⟨

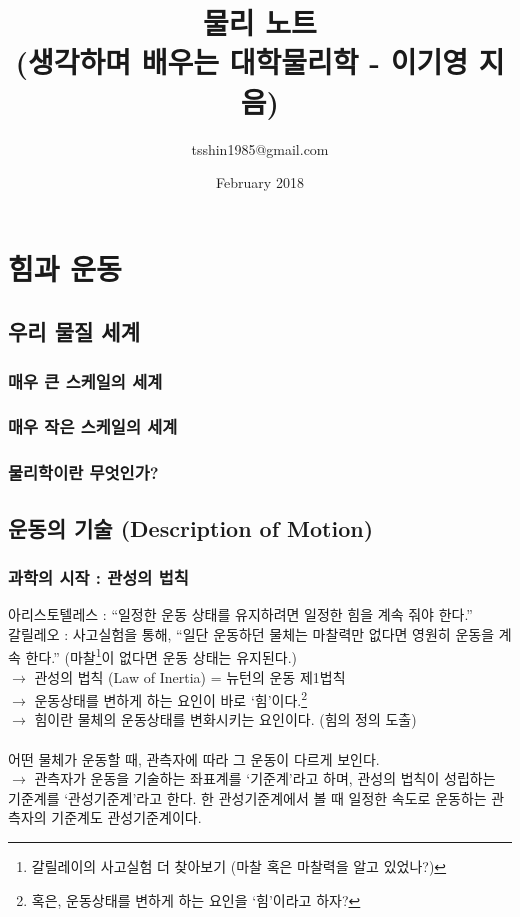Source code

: \documentclass[10pt,a4paper]{report}
\title{물리 노트\\(생각하며 배우는 대학물리학 - 이기영 지음)}
\author{tsshin1985@gmail.com}
\date{February 2018}
\begin{document}
	
	\maketitle
	
	\part{힘과 운동}
	
	\chapter{우리 물질 세계}
	
	\section{매우 큰 스케일의 세계}
	
	\section{매우 작은 스케일의 세계}
	
	\section{물리학이란 무엇인가?}
	
	\chapter{운동의 기술 (Description of Motion)}
	
	\section{과학의 시작 : 관성의 법칙}
	
	아리스토텔레스 : ``일정한 운동 상태를 유지하려면 일정한 힘을 계속 줘야 한다.''\\
	갈릴레오 : 사고실험을 통해, ``일단 운동하던 물체는 마찰력만 없다면 영원히 운동을 계속 한다.''
	(마찰\footnote{갈릴레이의 사고실험 더 찾아보기 (마찰 혹은 마찰력을 알고 있었나?)}이 없다면 운동 상태는 유지된다.)\\
	$\rightarrow$ 관성의 법칙 (Law of Inertia) = 뉴턴의 운동 제1법칙\\
	$\rightarrow$ 운동상태를 변하게 하는 요인이 바로 `힘'이다.\footnote{혹은, 운동상태를 변하게 하는 요인을 `힘'이라고 하자?}\\
	$\rightarrow$ 힘이란 물체의 운동상태를 변화시키는 요인이다. (힘의 정의 도출)\\
	\\
	어떤 물체가 운동할 때, 관측자에 따라 그 운동이 다르게 보인다.\\
	$\rightarrow$ 관측자가 운동을 기술하는 좌표계를 `기준계'라고 하며, 관성의 법칙이 성립하는 기준계를 `관성기준계'라고 한다.
	한 관성기준계에서 볼 때 일정한 속도로 운동하는 관측자의 기준계도 관성기준계이다.
	
\end{document}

⟩

- _EXERCISE DETAILS_
There is a line with "운동상태를 변하게 하는 요인이" and a line with "관측자가 운동을 기술하는" above. Copy exactly those two lines and all lines between them, with nothing else.

- _REPLY_
	$\rightarrow$ 운동상태를 변하게 하는 요인이 바로 `힘'이다.\footnote{혹은, 운동상태를 변하게 하는 요인을 `힘'이라고 하자?}\\
	$\rightarrow$ 힘이란 물체의 운동상태를 변화시키는 요인이다. (힘의 정의 도출)\\
	\\
	어떤 물체가 운동할 때, 관측자에 따라 그 운동이 다르게 보인다.\\
	$\rightarrow$ 관측자가 운동을 기술하는 좌표계를 `기준계'라고 하며, 관성의 법칙이 성립하는 기준계를 `관성기준계'라고 한다.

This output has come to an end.